Häufiger Ablehnungsgrund: Fehlende Beweise

Warum OEG-Anträge abgelehnt werden, werde von Behörden statistisch nicht erfasst, heißt es auf BR-Anfrage. Bayern teilt mit, erfahrungsgemäß gehöre zu den häufigsten Ablehnungsgründen, dass der Zusammenhang zwischen der Tat und den vorliegenden Gesundheitsstörungen nicht bewiesen werden könne. Ein weiterer häufiger Grund für eine Antragsablehnung sei, dass die Taten nicht nachgewiesen werden können. Laut Experten gilt das besonders für Antragstellende, die in ihrer Kindheit und Jugend sexualisierte Gewalt erlebt haben, weil für es für diese Taten nur selten Zeugen gibt.

"Milieuschaden" – ethisch unangemessen?

Ein weiterer Ablehnungsgrund für eine Opferentschädigung kann der sogenannte Milieuschaden sein. Dieses Wort steht so in keinem Gesetz, aber sowohl Opferverbände als auch einige Behörden kennen diesen Begriff laut BR-Umfrage. Menschen aus schwierigen familiären Verhältnissen, die oftmals Gewalt und Vernachlässigung erleben, hätten das Problem, sagt Kerstin Claus, dass nicht eindeutig zuzuordnen sei, woher der aktuelle "Schaden" genau komme. "Diese Menschen haben per se häufig deutlich schlechtere Chancen, eine Entschädigung zu bekommen."

Das Sozialministerium in Nordrhein-Westfalen schreibt, der Begriff sei "ethisch unangemessen". Das Konzept des "Milieuschadens" als Ablehnungsgrund sei "dringend überprüfungsbedürftig". Und trotzdem: Auch in Nordrhein-Westfalen wird in einem Ablehnungsbescheid, der dem BR vorliegt, genau so argumentiert.

BR-Umfrage: Keine Standards im Umgang mit traumatisierten Personen

Zudem fehlen einheitliche Standards im Umgang mit den Gewaltopfern.
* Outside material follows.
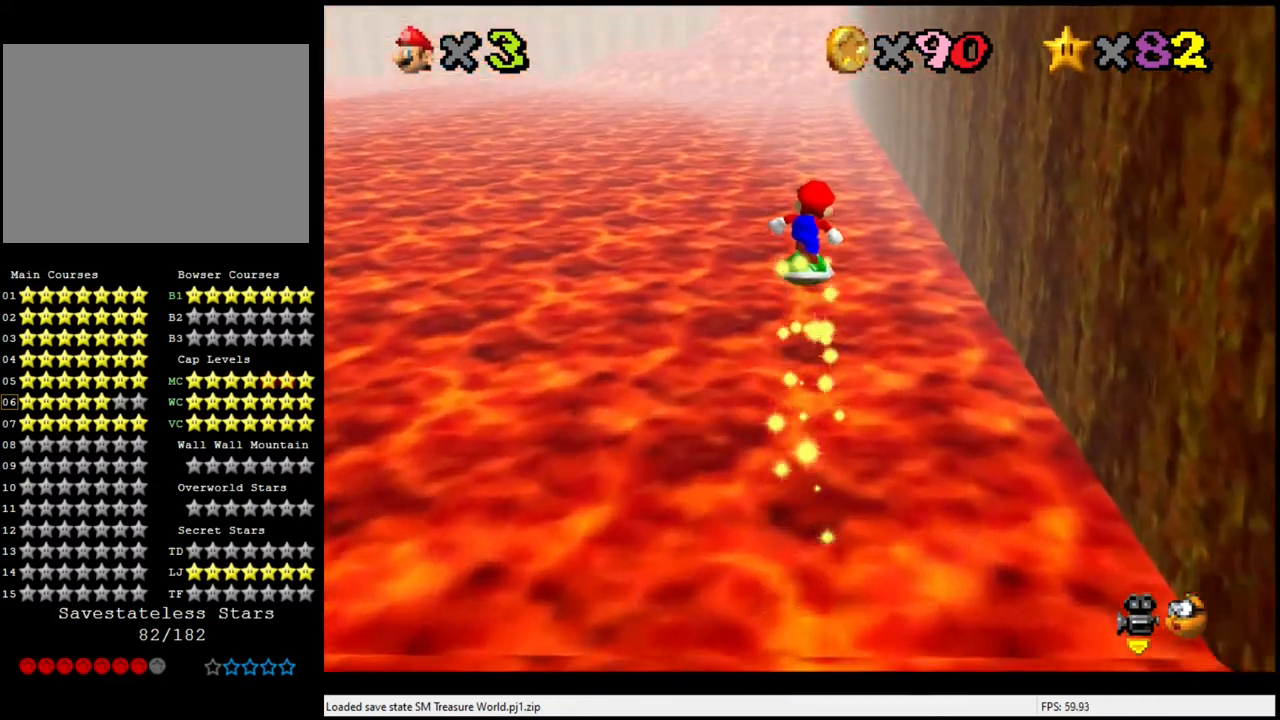
{"buttons": [], "left_stick": "up", "events": [[267, "A", "up"]]}
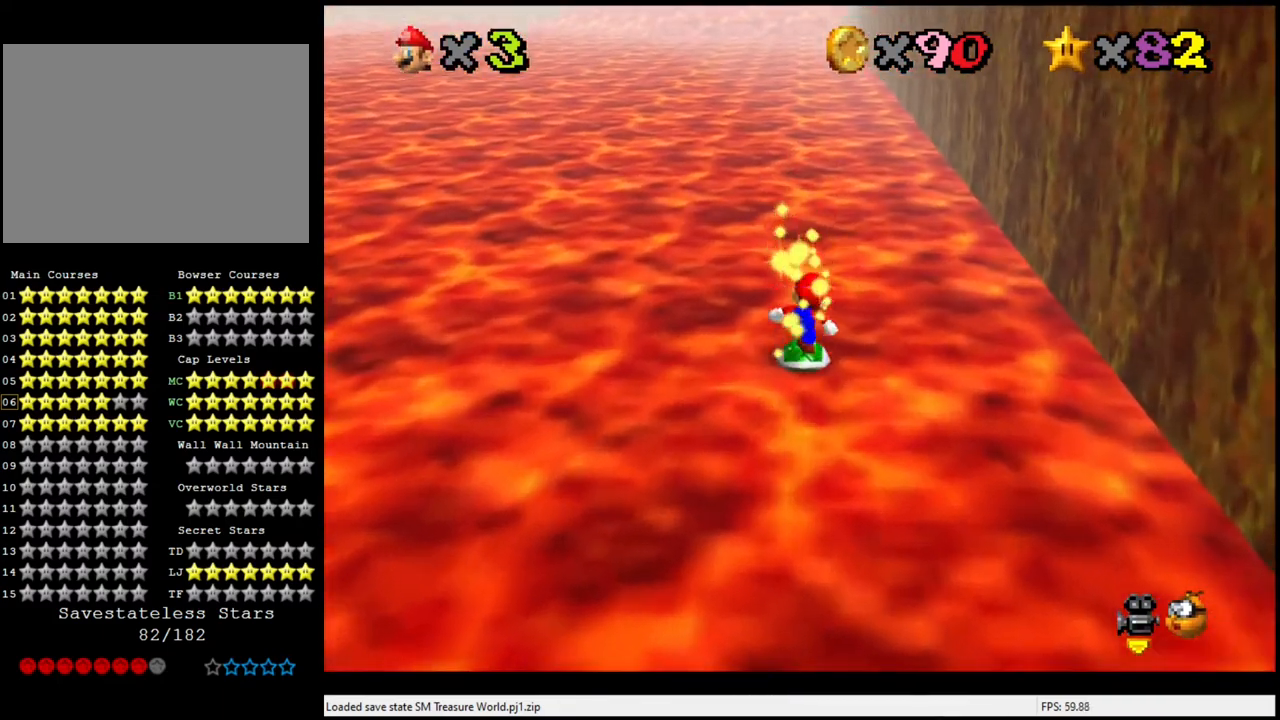
{"buttons": ["A"], "left_stick": "up", "events": [[200, "A", "down"]]}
Sind Sachbearbeiterinnen und Sachbearbeiter von OEG-Anträgen speziell im Umgang mit traumatisierten Menschen geschult, fragt der BR bei den zuständigen Versorgungsämtern nach. Die Antworten fallen sehr unterschiedlich aus: In Bayern sieht man in dieser Hinsicht keinen Bedarf. "Direkter persönlicher Kontakt, der über das Schriftliche hinausgeht, ist sehr selten", sagt Thomas Kerner. Im "Zentrum Bayern Familie und Soziales", einer Landesbehörde im Ressort des bayerischen Sozialministeriums, ist Kerner zuständig für Opferentschädigung.

Auch in Hamburg sieht man den Schwerpunkt der Arbeit im juristischen Bereich. Aus dem hessischen Sozialministerium heißt es dagegen, die Betroffenen seien oft schwer traumatisiert und die Mitarbeiterinnen und Mitarbeiter daher im sensiblen Umgang mit Gewaltopfern geschult. Auch Nordrhein-Westfalen antwortet auf BR-Anfrage, mehrere Mitarbeiterinnen und Mitarbeiter seien entsprechend geschult.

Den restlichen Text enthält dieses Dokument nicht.